By examining RNA-seq data from The Cancer Genome Atlas (TCGA), glioma has enhanced RNA expression (median 1.9 FPKM [Fragments Per Kilobase of exon per Million reads]) whereas other cancer types only have minimal expression (median expression level lower than 0.5 FPKM). In terms of the ZCCHC18 protein expression, squamous and basal cell carcinomas, and cases of urothelial cancers exhibited moderate to strong cytoplasmic immunoreactivity. Remaining cancer cells were weakly stained or negative. While interrogating 4440 tumor samples from 15 cancer types from TCGA, the analysis showed a vary protein mutation frequency in different cancer types.
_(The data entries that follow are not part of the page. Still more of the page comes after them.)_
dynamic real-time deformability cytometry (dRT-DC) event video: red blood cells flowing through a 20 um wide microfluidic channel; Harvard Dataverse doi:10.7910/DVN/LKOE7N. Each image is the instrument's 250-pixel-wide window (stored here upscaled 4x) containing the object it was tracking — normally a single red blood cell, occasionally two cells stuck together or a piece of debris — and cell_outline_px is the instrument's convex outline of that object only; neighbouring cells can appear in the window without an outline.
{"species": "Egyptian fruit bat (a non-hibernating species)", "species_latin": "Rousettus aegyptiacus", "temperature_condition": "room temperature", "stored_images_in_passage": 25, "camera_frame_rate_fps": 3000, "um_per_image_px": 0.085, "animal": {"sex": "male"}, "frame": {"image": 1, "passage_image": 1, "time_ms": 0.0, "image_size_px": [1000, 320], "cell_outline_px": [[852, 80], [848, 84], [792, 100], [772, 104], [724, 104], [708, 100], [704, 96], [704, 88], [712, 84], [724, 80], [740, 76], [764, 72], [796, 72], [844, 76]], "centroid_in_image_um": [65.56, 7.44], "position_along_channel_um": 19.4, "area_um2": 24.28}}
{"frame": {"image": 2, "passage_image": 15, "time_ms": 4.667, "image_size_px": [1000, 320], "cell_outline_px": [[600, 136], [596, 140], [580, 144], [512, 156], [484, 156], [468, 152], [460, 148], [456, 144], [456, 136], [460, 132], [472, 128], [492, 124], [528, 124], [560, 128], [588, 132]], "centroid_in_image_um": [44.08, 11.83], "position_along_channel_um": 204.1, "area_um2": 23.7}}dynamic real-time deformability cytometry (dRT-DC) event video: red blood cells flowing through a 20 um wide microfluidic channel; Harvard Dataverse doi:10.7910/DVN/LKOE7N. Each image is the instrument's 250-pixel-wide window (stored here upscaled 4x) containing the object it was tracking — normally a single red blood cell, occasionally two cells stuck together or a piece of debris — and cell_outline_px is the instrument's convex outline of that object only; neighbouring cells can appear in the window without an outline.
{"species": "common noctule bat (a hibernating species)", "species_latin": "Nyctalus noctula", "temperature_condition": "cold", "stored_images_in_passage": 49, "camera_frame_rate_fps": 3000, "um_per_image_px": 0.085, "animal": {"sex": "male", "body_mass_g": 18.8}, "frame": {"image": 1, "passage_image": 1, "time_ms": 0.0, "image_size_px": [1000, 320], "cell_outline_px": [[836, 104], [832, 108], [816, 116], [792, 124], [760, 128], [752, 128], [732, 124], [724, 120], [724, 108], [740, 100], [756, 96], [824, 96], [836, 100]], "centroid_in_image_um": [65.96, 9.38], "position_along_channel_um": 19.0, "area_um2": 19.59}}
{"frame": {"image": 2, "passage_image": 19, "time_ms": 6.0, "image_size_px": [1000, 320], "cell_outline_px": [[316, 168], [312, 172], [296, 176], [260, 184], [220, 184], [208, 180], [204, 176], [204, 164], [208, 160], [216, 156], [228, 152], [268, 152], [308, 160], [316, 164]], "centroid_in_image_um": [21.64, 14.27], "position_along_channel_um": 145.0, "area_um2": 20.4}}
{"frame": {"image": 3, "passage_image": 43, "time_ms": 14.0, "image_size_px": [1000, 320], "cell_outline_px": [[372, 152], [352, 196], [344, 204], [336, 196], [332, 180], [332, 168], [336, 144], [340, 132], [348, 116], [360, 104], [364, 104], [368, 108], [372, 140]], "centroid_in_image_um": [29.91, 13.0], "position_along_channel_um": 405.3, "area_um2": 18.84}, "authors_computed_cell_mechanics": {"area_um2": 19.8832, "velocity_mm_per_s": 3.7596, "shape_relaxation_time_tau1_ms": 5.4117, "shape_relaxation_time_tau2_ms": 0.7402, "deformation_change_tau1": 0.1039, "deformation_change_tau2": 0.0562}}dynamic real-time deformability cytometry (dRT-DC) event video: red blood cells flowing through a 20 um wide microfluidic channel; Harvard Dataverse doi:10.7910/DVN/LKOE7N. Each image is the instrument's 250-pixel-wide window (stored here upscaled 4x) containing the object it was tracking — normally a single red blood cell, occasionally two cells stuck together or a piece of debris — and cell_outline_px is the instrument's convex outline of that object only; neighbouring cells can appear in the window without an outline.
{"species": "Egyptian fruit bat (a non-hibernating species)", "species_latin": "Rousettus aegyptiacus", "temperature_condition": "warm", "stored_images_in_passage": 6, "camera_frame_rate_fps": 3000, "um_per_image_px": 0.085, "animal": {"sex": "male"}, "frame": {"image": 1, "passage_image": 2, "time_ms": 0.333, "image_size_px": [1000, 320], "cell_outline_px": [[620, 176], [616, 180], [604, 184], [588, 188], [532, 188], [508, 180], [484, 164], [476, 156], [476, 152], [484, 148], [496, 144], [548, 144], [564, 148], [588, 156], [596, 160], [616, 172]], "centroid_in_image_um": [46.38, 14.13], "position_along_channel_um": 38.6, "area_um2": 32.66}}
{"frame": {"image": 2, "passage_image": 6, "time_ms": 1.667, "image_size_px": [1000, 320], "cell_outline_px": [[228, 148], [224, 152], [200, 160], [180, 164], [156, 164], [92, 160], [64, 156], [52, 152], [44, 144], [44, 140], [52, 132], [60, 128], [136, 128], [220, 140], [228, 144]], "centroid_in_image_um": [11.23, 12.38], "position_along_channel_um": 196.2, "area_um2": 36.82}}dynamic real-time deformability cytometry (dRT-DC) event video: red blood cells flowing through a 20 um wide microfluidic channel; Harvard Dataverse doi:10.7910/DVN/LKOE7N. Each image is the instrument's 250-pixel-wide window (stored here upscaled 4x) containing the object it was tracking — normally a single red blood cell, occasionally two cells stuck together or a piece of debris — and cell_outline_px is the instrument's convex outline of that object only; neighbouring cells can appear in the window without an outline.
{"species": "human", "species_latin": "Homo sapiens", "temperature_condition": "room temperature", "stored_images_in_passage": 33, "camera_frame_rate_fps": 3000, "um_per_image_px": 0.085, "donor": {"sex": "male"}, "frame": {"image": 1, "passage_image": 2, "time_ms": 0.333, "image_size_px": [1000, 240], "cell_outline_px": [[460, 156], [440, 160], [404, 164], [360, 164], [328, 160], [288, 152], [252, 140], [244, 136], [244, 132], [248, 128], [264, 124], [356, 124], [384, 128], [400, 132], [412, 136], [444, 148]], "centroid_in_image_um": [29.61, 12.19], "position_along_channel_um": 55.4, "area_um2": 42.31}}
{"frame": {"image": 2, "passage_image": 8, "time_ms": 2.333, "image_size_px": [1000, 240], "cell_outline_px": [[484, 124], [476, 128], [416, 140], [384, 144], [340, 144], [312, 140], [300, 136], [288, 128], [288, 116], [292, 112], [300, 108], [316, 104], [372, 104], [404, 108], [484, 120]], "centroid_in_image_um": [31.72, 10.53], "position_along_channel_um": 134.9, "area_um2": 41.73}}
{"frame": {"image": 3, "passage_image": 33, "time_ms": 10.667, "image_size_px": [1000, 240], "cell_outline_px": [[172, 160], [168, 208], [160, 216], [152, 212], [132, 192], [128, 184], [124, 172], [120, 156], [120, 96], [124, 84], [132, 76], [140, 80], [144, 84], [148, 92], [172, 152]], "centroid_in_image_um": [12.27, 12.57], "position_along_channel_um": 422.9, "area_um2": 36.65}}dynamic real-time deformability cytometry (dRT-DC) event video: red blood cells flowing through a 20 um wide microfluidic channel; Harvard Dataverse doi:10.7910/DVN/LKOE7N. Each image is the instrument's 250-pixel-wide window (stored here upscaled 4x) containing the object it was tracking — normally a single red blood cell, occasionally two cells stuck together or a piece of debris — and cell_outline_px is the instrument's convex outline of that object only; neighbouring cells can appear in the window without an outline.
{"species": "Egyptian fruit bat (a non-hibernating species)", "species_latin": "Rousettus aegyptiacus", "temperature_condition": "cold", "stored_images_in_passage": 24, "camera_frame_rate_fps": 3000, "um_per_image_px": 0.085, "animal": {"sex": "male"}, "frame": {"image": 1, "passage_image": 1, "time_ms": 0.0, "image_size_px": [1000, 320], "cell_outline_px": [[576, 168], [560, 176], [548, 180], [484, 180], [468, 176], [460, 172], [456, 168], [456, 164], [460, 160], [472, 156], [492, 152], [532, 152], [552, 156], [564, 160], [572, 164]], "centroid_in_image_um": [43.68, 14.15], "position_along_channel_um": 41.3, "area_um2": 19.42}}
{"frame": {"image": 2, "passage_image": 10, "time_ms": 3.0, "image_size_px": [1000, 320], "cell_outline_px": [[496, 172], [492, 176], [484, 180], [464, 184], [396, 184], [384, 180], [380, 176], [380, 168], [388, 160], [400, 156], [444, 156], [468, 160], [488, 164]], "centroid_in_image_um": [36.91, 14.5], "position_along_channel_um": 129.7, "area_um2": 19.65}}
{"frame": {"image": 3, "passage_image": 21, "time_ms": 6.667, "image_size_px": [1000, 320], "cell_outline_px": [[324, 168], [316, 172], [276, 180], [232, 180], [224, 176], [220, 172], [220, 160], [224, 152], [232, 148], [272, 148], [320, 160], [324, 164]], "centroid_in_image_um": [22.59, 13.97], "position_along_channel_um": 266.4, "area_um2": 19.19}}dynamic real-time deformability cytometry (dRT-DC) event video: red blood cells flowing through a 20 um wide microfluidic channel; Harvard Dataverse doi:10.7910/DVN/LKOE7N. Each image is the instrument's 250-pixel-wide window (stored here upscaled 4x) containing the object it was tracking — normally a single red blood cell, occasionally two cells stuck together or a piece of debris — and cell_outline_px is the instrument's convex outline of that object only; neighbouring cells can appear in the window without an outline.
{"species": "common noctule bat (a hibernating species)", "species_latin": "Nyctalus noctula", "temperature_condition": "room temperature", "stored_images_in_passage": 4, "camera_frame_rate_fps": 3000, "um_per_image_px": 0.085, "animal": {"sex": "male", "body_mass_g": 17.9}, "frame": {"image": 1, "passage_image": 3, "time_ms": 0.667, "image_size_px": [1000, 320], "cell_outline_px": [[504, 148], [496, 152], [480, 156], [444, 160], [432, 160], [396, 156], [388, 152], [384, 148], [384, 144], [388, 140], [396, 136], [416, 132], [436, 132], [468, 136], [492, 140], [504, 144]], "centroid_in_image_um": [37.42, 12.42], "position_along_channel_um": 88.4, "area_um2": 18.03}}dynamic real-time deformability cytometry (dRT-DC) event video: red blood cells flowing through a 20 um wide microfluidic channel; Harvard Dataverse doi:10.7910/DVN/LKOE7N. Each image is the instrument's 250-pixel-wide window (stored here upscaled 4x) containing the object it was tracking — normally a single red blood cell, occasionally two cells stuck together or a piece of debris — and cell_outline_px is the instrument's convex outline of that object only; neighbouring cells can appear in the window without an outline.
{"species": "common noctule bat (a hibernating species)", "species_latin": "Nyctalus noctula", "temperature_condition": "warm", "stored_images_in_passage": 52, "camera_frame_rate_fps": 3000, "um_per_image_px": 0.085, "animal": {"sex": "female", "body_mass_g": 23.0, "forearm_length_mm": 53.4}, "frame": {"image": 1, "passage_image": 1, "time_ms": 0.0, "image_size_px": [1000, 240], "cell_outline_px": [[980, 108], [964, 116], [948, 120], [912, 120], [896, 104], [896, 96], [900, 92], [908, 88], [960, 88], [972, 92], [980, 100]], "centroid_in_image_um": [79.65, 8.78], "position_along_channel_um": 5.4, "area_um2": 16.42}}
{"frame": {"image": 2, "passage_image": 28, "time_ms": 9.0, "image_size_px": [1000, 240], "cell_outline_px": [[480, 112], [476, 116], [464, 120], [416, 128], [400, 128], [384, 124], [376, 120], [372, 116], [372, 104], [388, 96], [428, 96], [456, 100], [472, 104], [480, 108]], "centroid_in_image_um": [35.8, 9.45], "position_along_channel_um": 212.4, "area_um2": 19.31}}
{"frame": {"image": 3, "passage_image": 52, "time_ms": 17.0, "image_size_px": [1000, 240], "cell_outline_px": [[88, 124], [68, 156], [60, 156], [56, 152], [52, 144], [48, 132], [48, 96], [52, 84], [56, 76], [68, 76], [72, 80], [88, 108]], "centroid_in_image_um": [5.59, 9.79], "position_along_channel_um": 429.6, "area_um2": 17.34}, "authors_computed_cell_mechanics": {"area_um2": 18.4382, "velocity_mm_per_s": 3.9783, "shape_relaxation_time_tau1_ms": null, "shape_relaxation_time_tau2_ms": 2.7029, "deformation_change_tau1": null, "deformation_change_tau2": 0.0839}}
ZCCHC18 mutation happened frequently in endometrial cancer (~ 2.4%), followed by bladder cancer (~0.8%), head/neck carcinoma (~0.4%), ovarian cancer (~0.4%), and breast cancer (<0.2%).

=== Genetic testing ===
As of May 2021, Fulgent Genetics was the only commercial company that provided the genetic testing for deletion or duplication of ZCCHC18 through sequence analysis of the entire coding region (Next-Generation Sequencing) for possible diseases caused by mutations on this particular gene that are inherited from a parent's genome. However, the clinical validity and utility have not been proven yet.